Pas de libération conditionnelle pour l’anesthésiste qui agressait les patientes

TORONTO — Un anesthésiste qui avait agressé sexuellement 21 femmes à demi conscientes pendant leur chirurgie, à Toronto, ne semble pas mesurer l’ampleur des traumatismes qu’il leur a infligés, conclut la Commission des libérations conditionnelles du Canada, qui rejette sa demande.

Dans ses motifs écrits, publiés cette semaine, la Commission souligne à maintes reprises que le docteur George Doodnaught n’avait guère réfléchi à ses crimes.

L’inculpé nie en fait les crimes commis et soutient que l’anesthésie a poussé les victimes à croire qu’elles avaient été agressées, rappelle la Commission des libérations conditionnelles. Dans certains cas, l’anesthésiste a même manipulé les victimes en leur faisant croire qu’elles avaient elles-mêmes initié le contact sexuel, écrivent aussi les membres de la Commission.

Doodnaught, âgé de 70 ans, avait été arrêté en mars 2010; il a été condamné en 2013 à une peine de 10 ans de prison pour avoir agressé sexuellement des femmes de 25 à 75 ans, sur une période de quatre ans, dans un hôpital du nord de Toronto. Il a ensuite fait appel du verdict et de la peine, sans succès.

La preuve au procès a démontré que le haut du corps de ses victimes, à demi conscientes, était voilé par un drap, ce qui permettait à l’anesthésiste de les agresser sexuellement de différentes manières sans que le reste de l’équipe chirurgicale s’en aperçoive. À l’appui de sa demande de libération conditionnelle, Doodnaught a admis que son approche était «particulière»: il avait mis au point une technique consistant à pincer l’abdomen et les seins des patientes pour évaluer leur degré de sédation.

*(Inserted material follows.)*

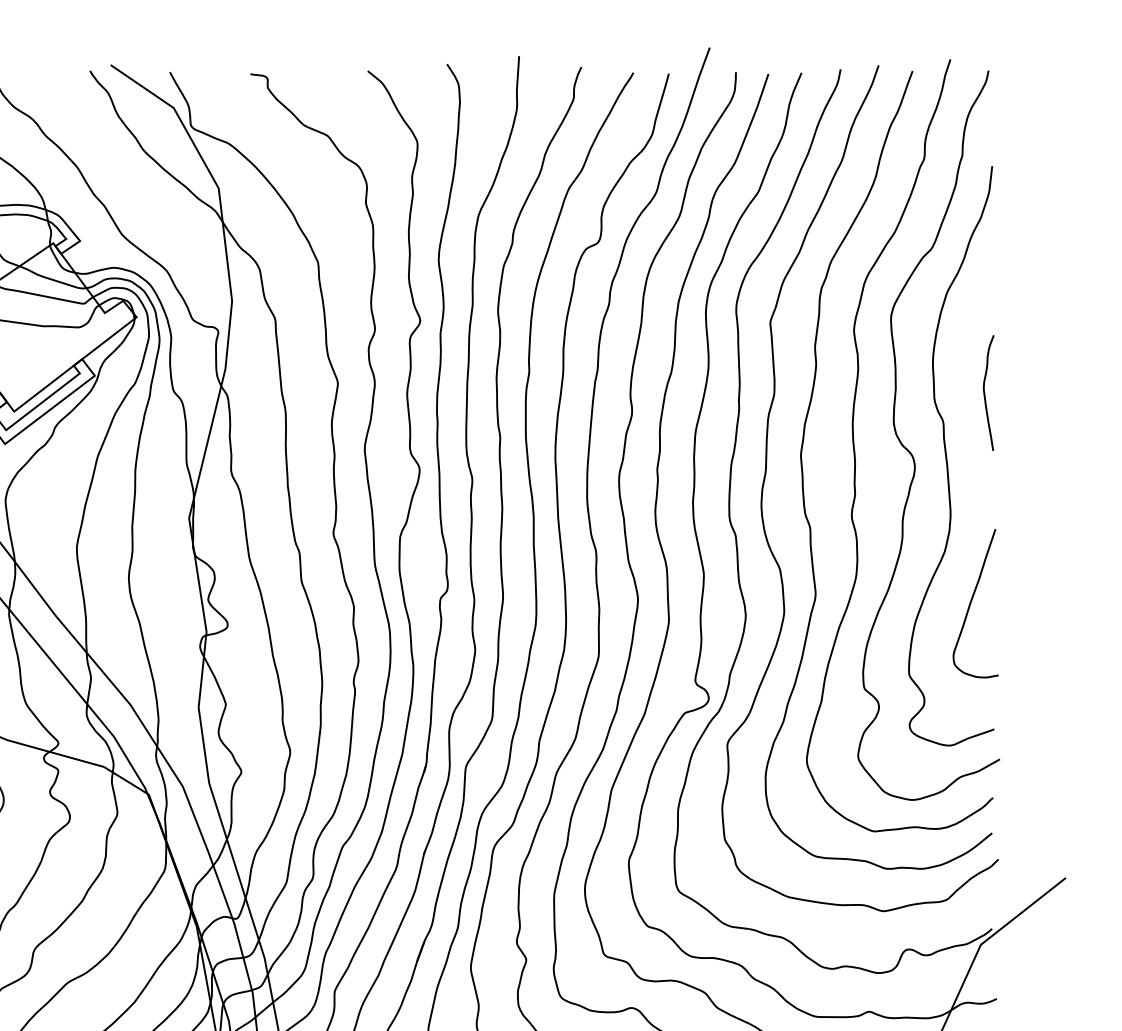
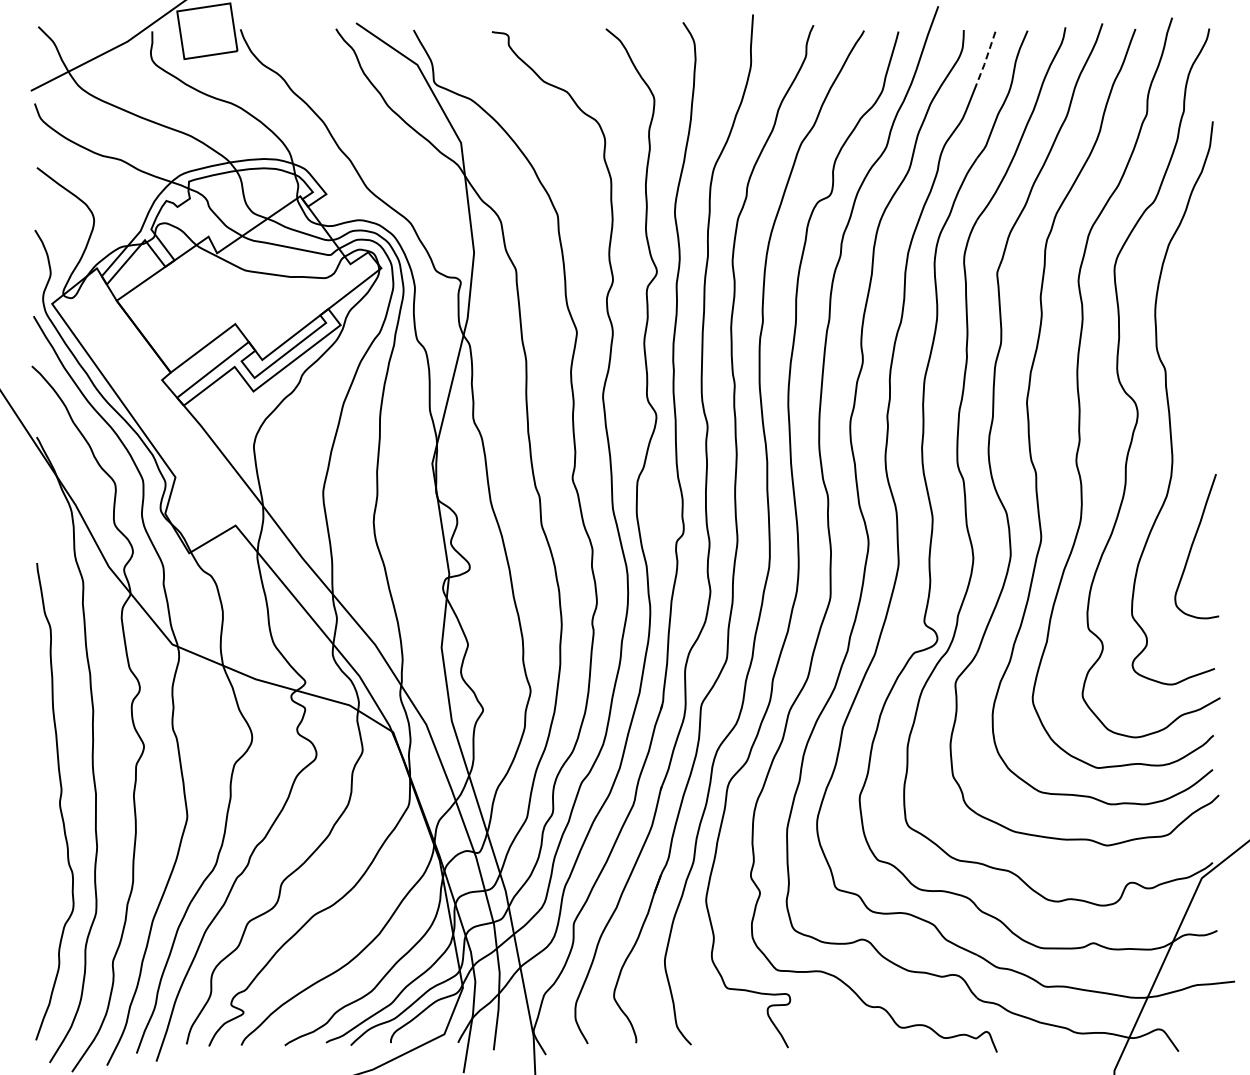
line: (759, 102) -> (986, 59), solid -> dashed
curve: (985, 393) -> (1206, 342), removed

La Commission a estimé que cette défense, non crédible, démontrait son «arrogance, bien documentée», et son incapacité à faire un retour sur ses actes. Lors d’une audience, le 10 avril dernier, la commission a par ailleurs entendu deux victimes qui ont décrit le traumatisme psychologique grave et persistant que ses actes lui avaient infligé.

George Doodnaught , père de cinq enfants, trois fois marié et formé en Écosse, avait travaillé pendant 34 ans comme anesthésiste avant son arrestation.